##### GIVEN RECORDS

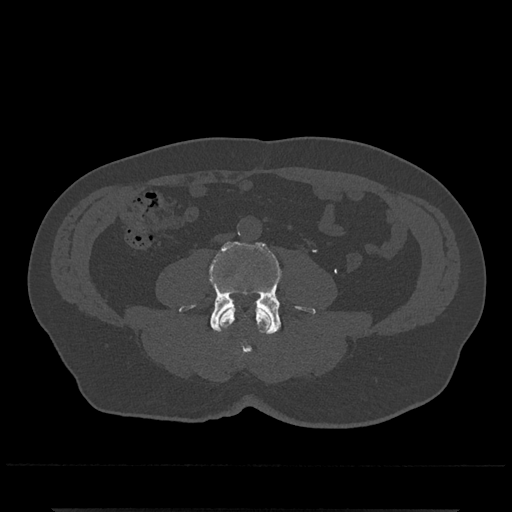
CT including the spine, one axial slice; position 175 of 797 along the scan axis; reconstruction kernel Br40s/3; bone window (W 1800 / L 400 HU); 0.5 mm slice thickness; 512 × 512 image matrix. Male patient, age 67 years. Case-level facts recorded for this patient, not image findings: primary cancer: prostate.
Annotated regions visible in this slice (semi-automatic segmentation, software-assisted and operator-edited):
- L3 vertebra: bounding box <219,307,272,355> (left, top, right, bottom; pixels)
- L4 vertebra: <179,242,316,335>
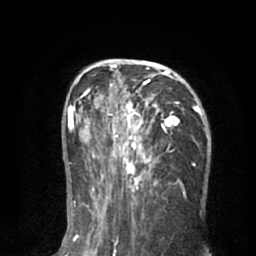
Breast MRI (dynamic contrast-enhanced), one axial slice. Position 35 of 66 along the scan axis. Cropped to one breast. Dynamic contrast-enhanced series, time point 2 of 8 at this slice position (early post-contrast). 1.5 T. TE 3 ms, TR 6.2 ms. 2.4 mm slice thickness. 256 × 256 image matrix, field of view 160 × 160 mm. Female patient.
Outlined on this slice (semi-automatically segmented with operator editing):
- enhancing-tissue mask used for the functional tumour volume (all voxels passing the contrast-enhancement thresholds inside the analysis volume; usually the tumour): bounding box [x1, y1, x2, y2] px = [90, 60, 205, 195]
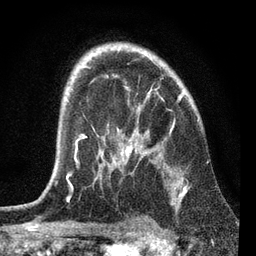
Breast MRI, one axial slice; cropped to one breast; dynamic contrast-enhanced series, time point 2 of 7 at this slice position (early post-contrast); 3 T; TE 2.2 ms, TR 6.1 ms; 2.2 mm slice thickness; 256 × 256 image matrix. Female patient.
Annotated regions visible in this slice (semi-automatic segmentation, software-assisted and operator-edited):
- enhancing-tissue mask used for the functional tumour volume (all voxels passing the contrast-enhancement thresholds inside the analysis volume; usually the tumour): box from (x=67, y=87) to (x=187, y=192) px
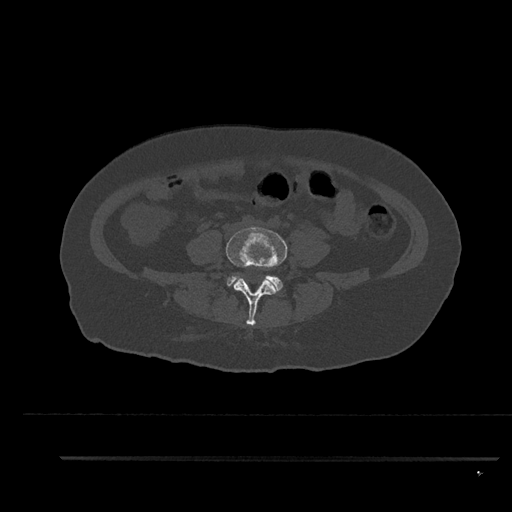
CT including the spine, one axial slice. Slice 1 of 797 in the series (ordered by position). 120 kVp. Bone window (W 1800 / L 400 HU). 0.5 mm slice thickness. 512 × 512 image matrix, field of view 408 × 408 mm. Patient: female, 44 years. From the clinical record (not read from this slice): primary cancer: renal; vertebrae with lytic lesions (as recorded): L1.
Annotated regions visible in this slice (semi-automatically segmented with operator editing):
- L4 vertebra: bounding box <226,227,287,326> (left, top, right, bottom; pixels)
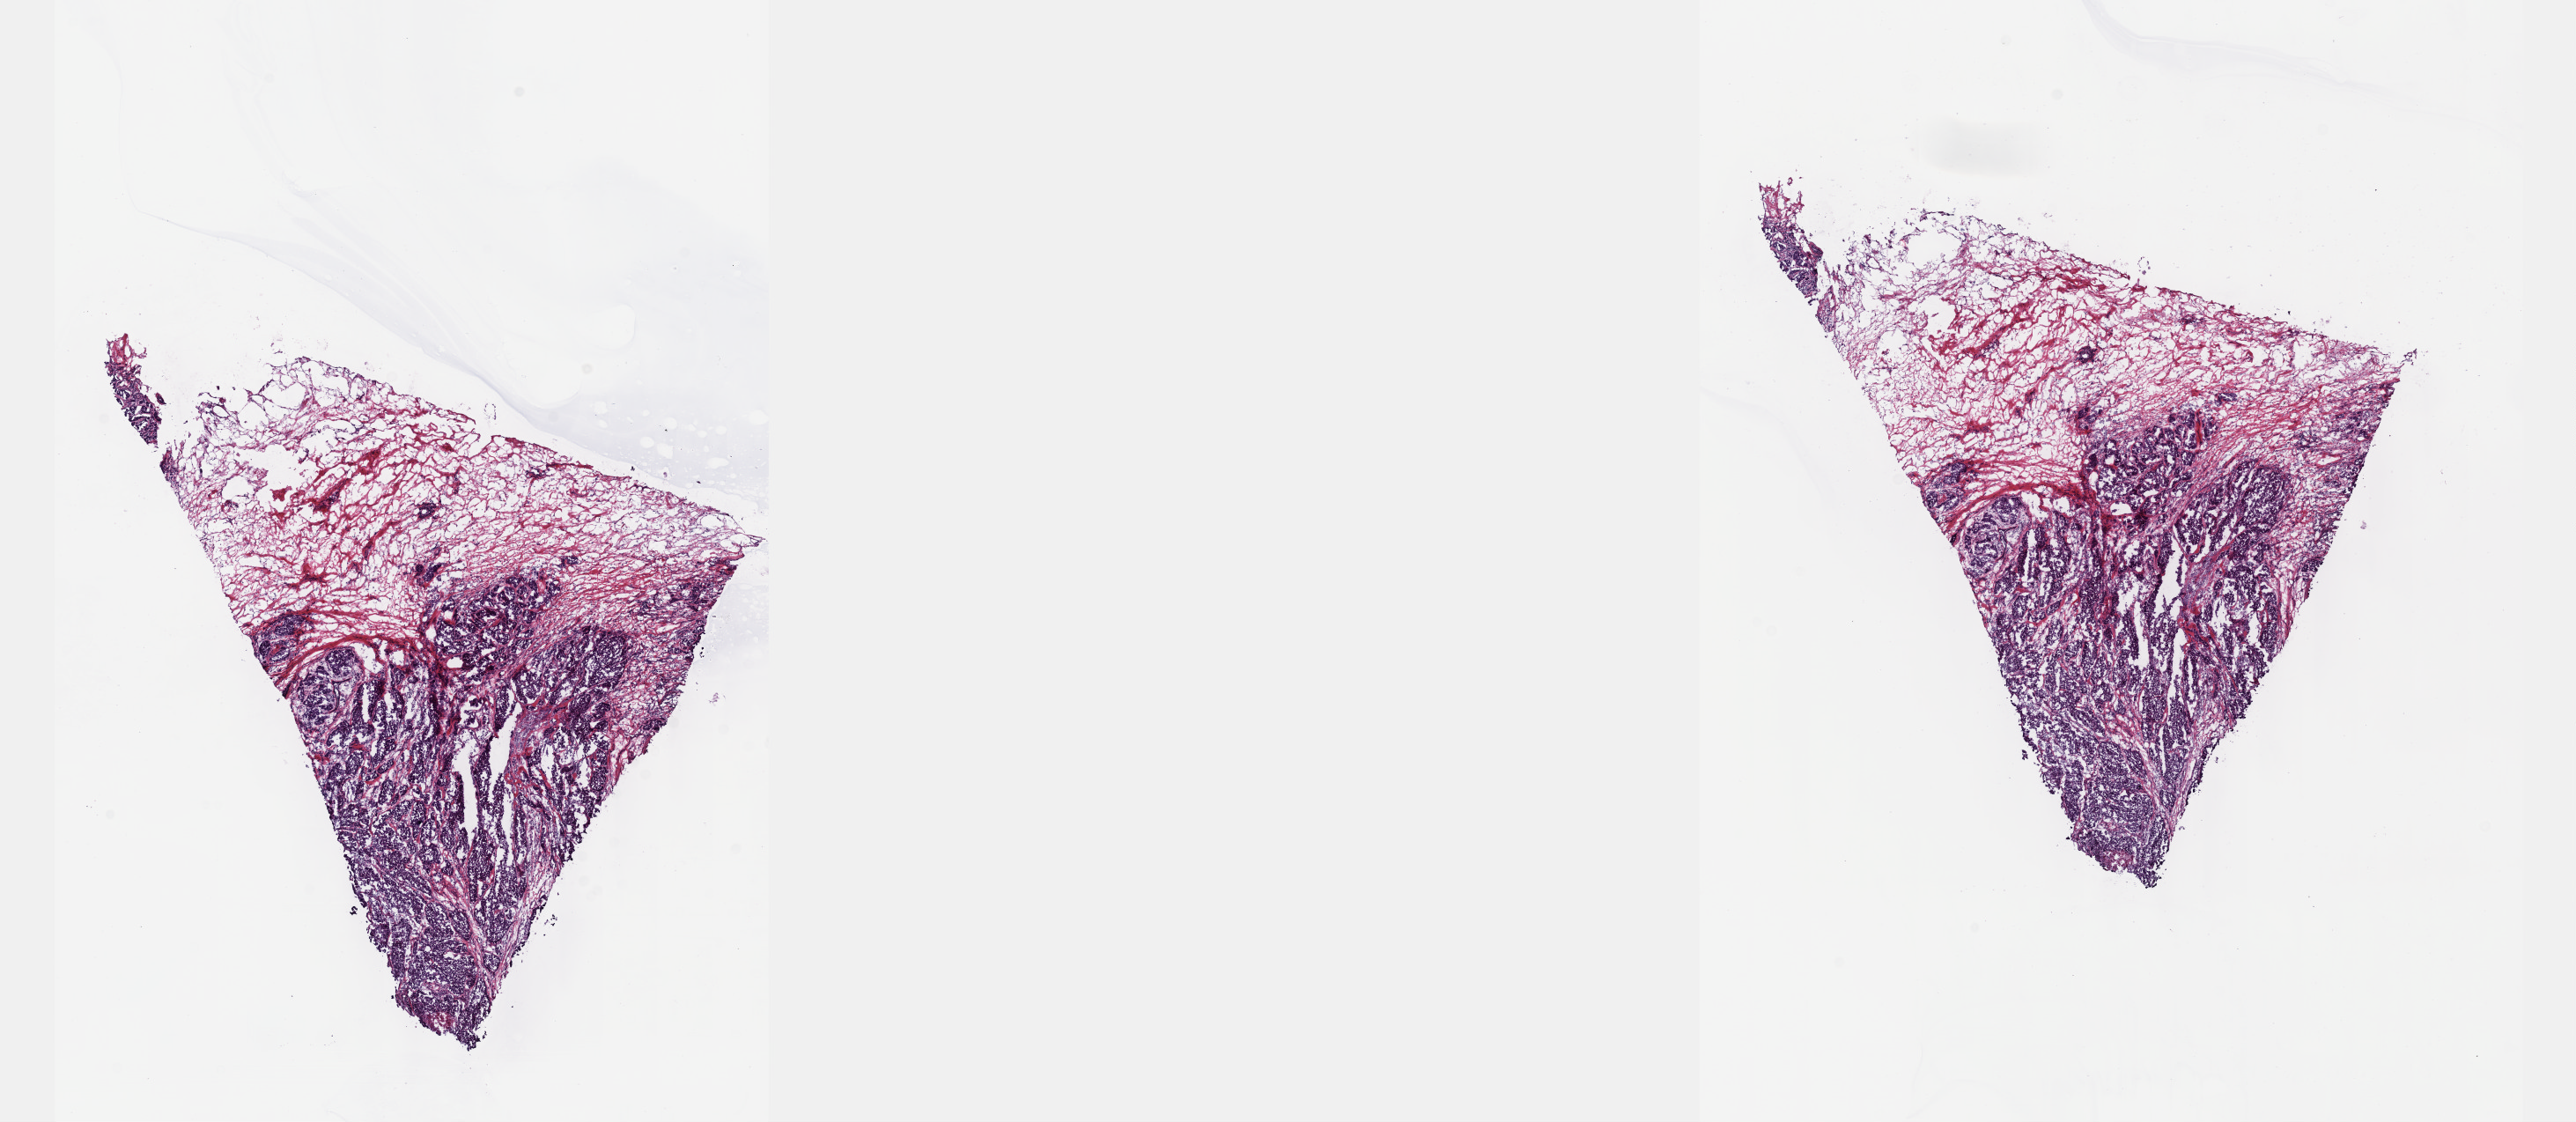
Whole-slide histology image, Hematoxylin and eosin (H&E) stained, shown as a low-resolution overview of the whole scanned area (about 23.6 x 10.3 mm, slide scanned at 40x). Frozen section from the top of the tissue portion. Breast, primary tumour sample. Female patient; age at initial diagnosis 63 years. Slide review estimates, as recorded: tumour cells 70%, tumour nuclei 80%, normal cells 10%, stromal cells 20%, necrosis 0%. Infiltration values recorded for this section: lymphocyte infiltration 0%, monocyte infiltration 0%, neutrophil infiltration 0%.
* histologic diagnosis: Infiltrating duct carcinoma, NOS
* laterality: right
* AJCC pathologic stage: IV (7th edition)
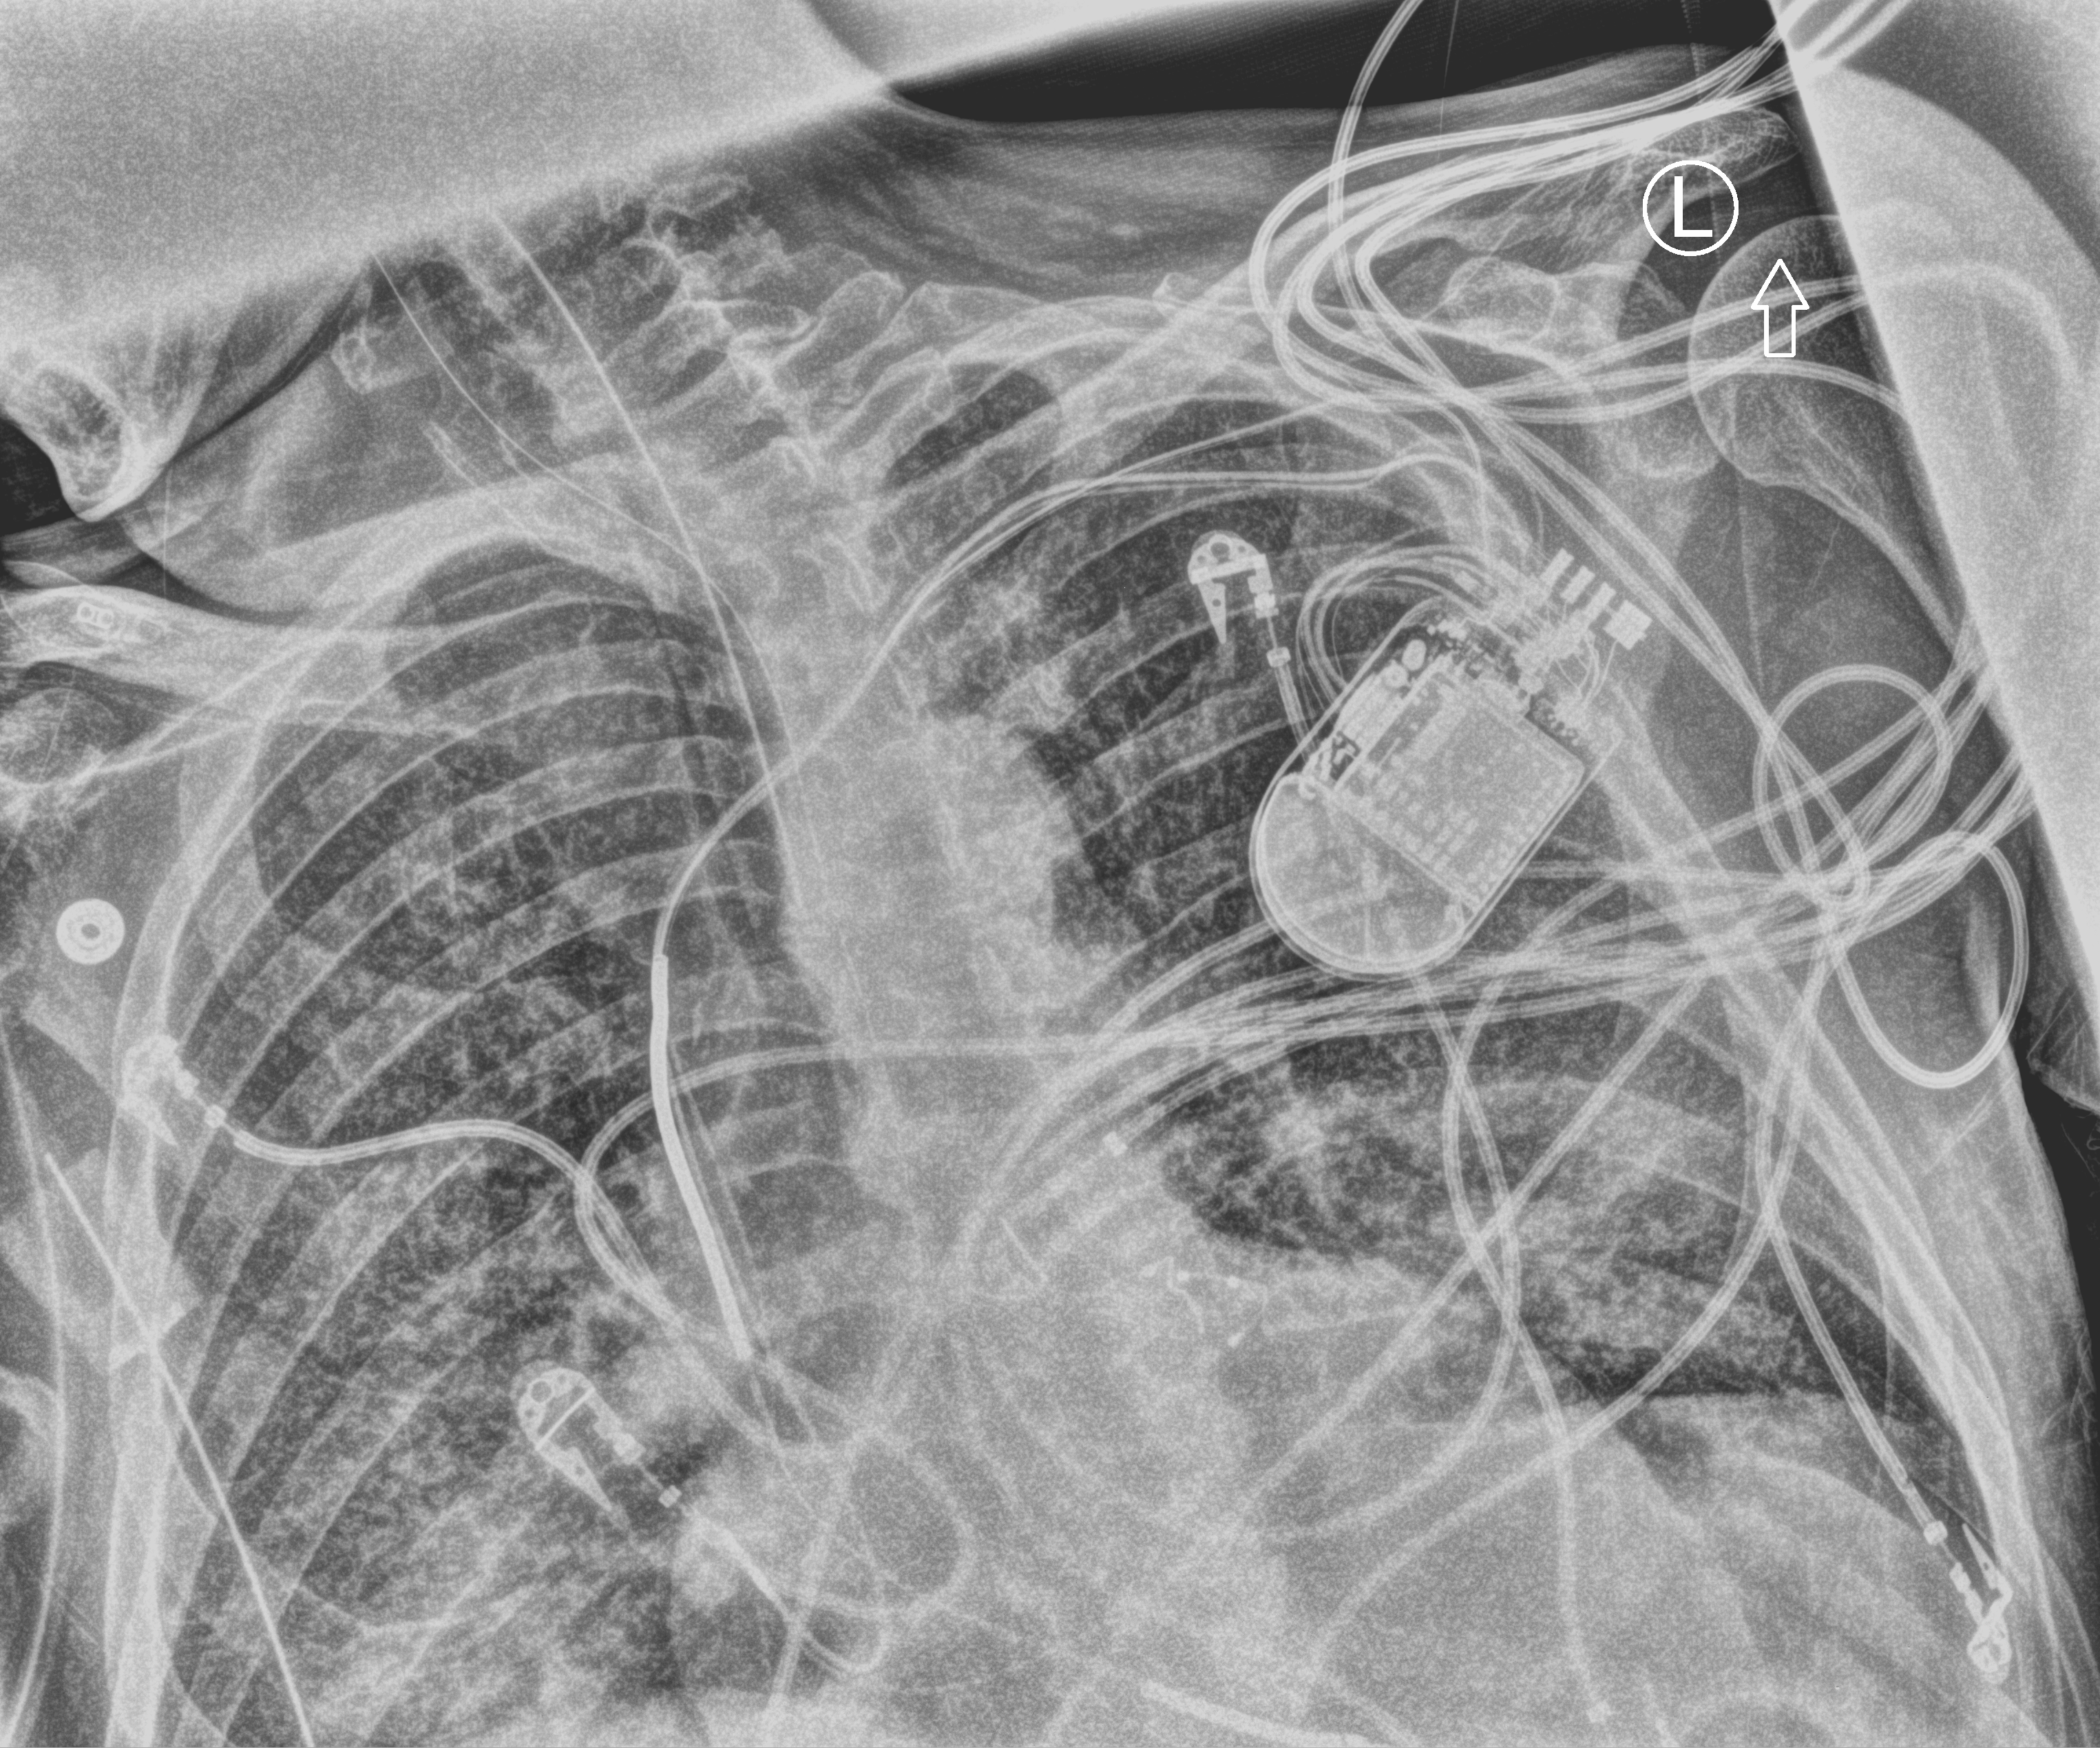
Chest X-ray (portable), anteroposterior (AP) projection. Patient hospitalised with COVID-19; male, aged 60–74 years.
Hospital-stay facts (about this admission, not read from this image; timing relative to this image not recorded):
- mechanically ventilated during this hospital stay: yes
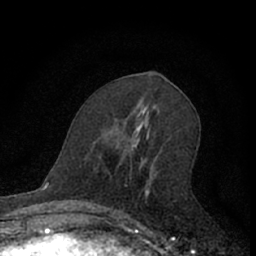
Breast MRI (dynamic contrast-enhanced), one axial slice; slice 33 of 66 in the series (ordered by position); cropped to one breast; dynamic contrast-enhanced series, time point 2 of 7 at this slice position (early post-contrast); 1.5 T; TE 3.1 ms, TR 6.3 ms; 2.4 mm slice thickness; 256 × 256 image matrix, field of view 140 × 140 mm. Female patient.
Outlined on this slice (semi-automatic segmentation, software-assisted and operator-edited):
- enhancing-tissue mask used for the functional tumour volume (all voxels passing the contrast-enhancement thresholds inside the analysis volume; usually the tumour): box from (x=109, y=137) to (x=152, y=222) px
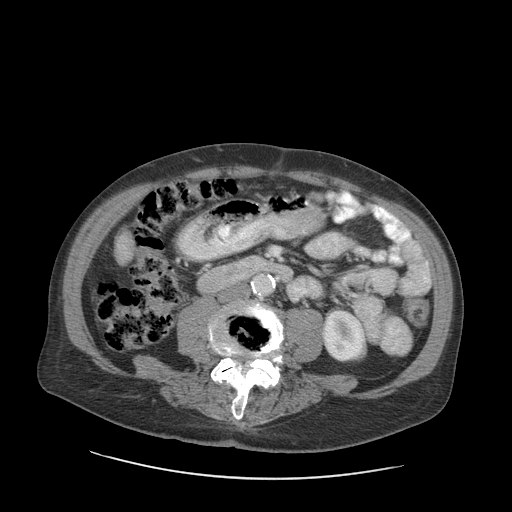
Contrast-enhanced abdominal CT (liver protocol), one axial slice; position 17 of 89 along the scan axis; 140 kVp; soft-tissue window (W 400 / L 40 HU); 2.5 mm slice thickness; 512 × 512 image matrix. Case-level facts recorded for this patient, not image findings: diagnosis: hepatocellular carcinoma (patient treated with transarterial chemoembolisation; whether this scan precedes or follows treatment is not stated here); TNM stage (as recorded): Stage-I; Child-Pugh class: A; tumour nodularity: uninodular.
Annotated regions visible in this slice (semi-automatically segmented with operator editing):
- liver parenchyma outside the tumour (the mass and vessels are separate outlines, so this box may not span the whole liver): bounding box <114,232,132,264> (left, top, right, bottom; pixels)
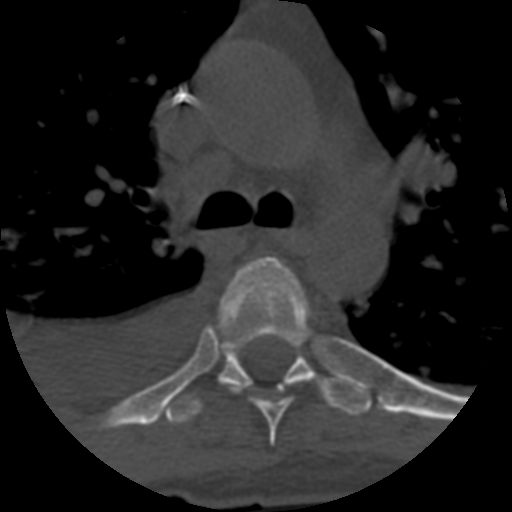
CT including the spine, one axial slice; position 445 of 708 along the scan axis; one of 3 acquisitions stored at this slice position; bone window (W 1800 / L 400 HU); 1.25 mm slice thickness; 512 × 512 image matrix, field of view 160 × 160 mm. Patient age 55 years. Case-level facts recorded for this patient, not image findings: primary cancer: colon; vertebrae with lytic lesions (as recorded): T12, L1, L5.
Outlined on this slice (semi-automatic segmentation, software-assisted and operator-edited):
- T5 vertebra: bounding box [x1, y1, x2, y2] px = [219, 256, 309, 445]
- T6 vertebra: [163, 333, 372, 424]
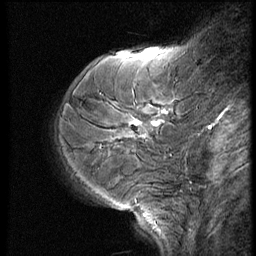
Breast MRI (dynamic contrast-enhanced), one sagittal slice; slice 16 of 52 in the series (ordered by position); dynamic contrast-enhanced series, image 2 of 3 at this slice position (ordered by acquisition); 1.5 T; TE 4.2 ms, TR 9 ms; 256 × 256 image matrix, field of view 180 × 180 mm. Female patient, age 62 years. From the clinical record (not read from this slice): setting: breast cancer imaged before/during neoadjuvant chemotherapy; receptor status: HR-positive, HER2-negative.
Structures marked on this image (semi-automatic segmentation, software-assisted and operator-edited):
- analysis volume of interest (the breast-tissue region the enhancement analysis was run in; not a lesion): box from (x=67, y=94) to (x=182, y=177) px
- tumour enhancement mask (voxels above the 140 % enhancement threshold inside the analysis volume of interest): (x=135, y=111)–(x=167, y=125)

##########

_TASK DIRECTIONS:_
Find the line with "- L4 vertebra: <179,242,316,335>" in the data above, and from there retype each line exactly through the line with "60, 205, 195]", skipping the pictures along the way.

_RESULT FOR THIS EXERCISE:_
- L4 vertebra: <179,242,316,335>
Breast MRI (dynamic contrast-enhanced), one axial slice. Position 35 of 66 along the scan axis. Cropped to one breast. Dynamic contrast-enhanced series, time point 2 of 8 at this slice position (early post-contrast). 1.5 T. TE 3 ms, TR 6.2 ms. 2.4 mm slice thickness. 256 × 256 image matrix, field of view 160 × 160 mm. Female patient.
Outlined on this slice (semi-automatically segmented with operator editing):
- enhancing-tissue mask used for the functional tumour volume (all voxels passing the contrast-enhancement thresholds inside the analysis volume; usually the tumour): bounding box [x1, y1, x2, y2] px = [90, 60, 205, 195]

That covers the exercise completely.